Not impressed with dirty dancing
Stabroek News
January 12, 2002

Dear Editor,

A few days before Christmas 2001, a group of young ladies who called themselves singers, dancers or artistes came to Guyana to perform their skills to entertain Guyanese. Before the group arrived, the kind of singing and dancing they were coming to give to the Guyanese people was advertised on nearly all of our television stations, in the most vulgar form, on many programmes, while the children were at home from school and glued to their television, and their parents were at work. I was very concerned about the dancing by this group and the impression it would leave on our children. I did not have to wait long to have my fears realized, as Christmas came and at all the parties held for underprivileged children, the children performed the same kind of dirty dancing. What bothered me most was that the group came to Guyana and took away some more of our scarce foreign currency and left that kind of garbage with our babies to grow up with.

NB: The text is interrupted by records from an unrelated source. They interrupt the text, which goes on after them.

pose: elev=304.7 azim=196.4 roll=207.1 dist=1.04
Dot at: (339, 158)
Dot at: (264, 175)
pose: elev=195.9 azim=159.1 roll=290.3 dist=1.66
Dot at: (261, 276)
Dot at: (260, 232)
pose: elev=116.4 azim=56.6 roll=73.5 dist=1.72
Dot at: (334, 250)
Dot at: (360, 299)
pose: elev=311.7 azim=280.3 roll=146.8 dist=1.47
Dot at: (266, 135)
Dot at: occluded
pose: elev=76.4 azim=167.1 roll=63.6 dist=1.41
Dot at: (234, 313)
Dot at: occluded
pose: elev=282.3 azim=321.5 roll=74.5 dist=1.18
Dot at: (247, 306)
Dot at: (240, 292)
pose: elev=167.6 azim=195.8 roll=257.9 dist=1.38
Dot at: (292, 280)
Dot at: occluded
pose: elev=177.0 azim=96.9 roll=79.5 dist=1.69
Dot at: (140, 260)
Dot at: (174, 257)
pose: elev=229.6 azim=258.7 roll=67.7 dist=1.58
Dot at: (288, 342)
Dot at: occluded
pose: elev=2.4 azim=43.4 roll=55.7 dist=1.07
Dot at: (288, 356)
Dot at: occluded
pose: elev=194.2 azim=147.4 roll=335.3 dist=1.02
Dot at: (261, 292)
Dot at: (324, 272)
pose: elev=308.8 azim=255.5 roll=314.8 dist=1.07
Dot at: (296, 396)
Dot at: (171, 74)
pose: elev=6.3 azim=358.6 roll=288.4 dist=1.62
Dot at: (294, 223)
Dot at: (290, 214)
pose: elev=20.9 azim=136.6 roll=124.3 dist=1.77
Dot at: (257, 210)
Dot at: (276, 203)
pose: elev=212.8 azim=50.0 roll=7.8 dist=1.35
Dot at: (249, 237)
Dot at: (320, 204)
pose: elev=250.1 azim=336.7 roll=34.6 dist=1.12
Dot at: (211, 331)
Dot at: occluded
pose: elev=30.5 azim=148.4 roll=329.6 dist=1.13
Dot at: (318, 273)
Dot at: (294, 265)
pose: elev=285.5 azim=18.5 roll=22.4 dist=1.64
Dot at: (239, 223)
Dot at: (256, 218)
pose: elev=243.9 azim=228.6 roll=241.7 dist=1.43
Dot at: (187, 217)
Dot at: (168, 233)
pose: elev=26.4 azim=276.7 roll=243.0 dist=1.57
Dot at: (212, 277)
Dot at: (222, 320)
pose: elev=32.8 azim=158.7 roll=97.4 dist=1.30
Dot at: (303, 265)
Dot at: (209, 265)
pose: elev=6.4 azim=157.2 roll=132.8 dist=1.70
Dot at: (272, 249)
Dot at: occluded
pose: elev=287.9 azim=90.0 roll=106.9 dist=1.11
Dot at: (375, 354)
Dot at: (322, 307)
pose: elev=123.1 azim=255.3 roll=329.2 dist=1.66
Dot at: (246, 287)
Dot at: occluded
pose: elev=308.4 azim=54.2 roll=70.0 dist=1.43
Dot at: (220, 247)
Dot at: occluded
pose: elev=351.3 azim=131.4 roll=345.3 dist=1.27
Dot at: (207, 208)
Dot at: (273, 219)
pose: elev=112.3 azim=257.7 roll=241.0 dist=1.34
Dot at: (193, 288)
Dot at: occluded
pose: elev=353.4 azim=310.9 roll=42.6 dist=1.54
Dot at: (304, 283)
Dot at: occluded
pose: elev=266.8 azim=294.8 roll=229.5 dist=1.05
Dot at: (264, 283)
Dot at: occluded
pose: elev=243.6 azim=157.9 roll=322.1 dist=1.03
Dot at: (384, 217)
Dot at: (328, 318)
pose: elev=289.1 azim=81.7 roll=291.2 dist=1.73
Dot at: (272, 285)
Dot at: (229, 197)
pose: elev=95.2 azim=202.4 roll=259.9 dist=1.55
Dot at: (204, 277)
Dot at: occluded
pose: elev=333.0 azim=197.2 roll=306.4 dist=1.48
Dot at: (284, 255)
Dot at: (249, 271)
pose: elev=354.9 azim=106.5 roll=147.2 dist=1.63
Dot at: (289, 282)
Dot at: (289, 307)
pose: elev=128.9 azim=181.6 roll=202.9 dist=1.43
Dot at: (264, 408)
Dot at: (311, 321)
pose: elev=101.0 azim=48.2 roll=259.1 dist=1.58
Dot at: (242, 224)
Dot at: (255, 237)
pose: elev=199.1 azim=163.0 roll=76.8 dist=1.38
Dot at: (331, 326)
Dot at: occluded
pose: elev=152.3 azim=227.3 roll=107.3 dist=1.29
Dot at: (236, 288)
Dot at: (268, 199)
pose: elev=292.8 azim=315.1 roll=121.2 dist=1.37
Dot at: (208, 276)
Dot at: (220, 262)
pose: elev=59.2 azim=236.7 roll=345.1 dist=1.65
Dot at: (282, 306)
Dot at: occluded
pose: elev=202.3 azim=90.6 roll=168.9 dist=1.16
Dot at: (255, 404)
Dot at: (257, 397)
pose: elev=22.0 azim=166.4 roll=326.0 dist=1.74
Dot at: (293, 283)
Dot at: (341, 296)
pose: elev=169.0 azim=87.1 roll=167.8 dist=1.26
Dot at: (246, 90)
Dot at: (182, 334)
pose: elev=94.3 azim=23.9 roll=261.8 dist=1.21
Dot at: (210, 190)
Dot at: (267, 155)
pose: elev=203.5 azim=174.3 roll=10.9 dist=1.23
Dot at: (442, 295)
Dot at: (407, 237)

I expect to be criticized by many for writing this letter, but as a parent I could not sit idly by and see our children badly led and say nothing. The leader said I love Guyana and the Guyanese people and we want to come back next year and every year. Will somebody please show me the art in those performances? Maybe I am too old to see it. What happened to shows with the Mighty Sparrow, Bob Marley and the great Michael Jackson?

By the time this letter is published schools will be reopened after the Christmas holidays and the teachers will be given the hard task of getting that chaff out of the children' s head and replacing it with useful knowledge which will be beneficial for their future. Thank God for teachers.